Moskow (KABARIN) - Di tengah kembali menghangatnya isu geopolitik kawasan Arktik, lima partai politik yang tergabung dalam parlemen Greenland bersuara tegas. Dalam sebuah pernyataan bersama, mereka secara bulat menolak klaim wilayah Amerika Serikat (AS) serta segala wacana yang menyebut kemungkinan Greenland bergabung dengan AS.
Pernyataan sikap tersebut ditandatangani oleh para pemimpin Partai Demokrat, Partai Naleraq, Inuit Ataqatigiit, Siumut, dan Atassut—lima kekuatan utama politik Greenland. Pesannya satu: masa depan Greenland tidak untuk dinegosiasikan oleh pihak luar.
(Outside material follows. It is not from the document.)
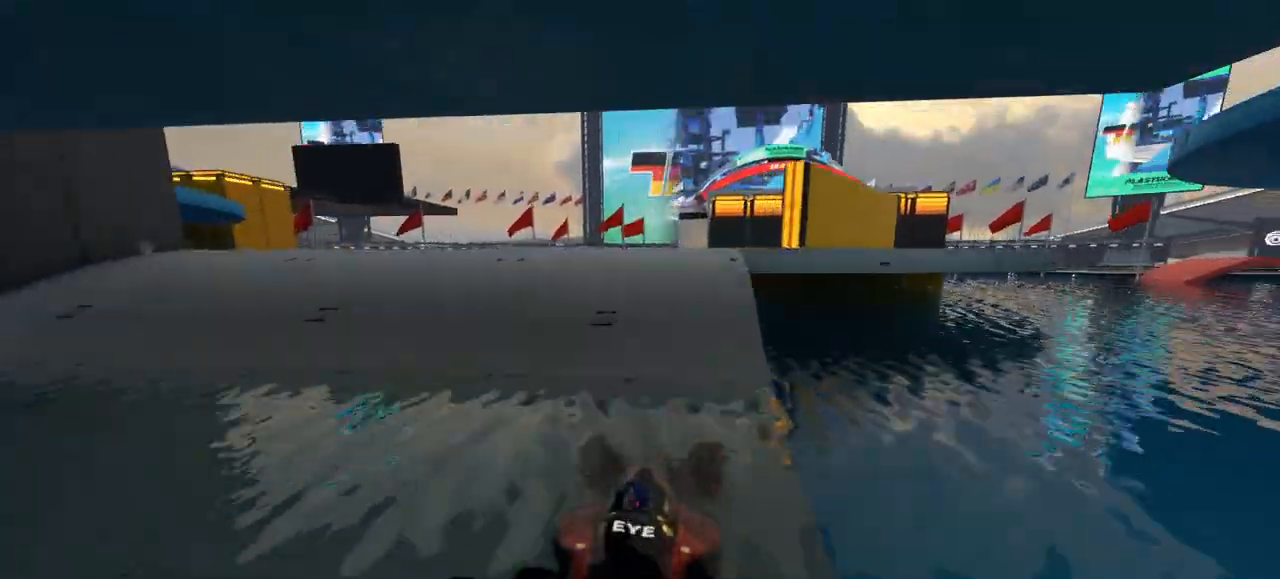
{"keys": ["left"], "events": [[200, "right", "up"], [333, "left", "down"]]}
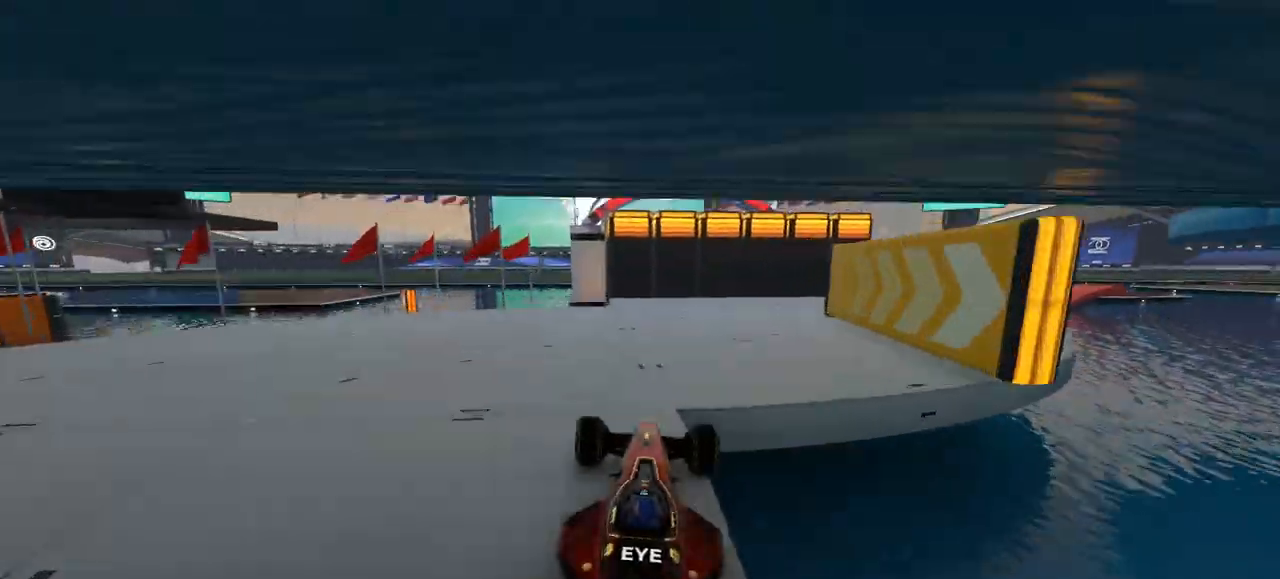
{"keys": [], "events": [[133, "left", "up"], [233, "left", "down"], [333, "left", "up"]]}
Dalam pernyataan yang dirilis Jumat malam, para pemimpin partai menyoroti apa yang mereka anggap sebagai sikap merendahkan AS terhadap Greenland. Mereka menegaskan identitas dan kedaulatan sebagai nilai yang tidak bisa ditawar.
“Kami tidak ingin menjadi orang Amerika, kami tidak ingin menjadi orang Denmark. Kami ingin menjadi orang Greenland,” tegas mereka dalam pernyataan bersama tersebut.
Lebih dari sekadar penolakan simbolik, para pemimpin partai menekankan bahwa hak menentukan masa depan Greenland sepenuhnya berada di tangan rakyatnya sendiri. Tidak ada negara lain—besar atau kecil—yang berhak ikut campur, apalagi menekan.
Pernyataan keras ini muncul tak lama setelah Presiden AS Donald Trump kembali melontarkan komentar kontroversial. Dalam wawancara dengan majalah The Atlantic, Trump menyebut bahwa AS “sangat membutuhkan” Greenland dan mengklaim pulau itu berada dalam kepungan kapal Rusia dan China—klaim yang menuai kritik luas.
Reaksi pun datang dari Denmark. Perdana Menteri Mette Frederiksen secara terbuka meminta Trump menghentikan ancaman terkait kemungkinan aneksasi Greenland, yang hingga kini berstatus sebagai wilayah otonomi Kerajaan Denmark.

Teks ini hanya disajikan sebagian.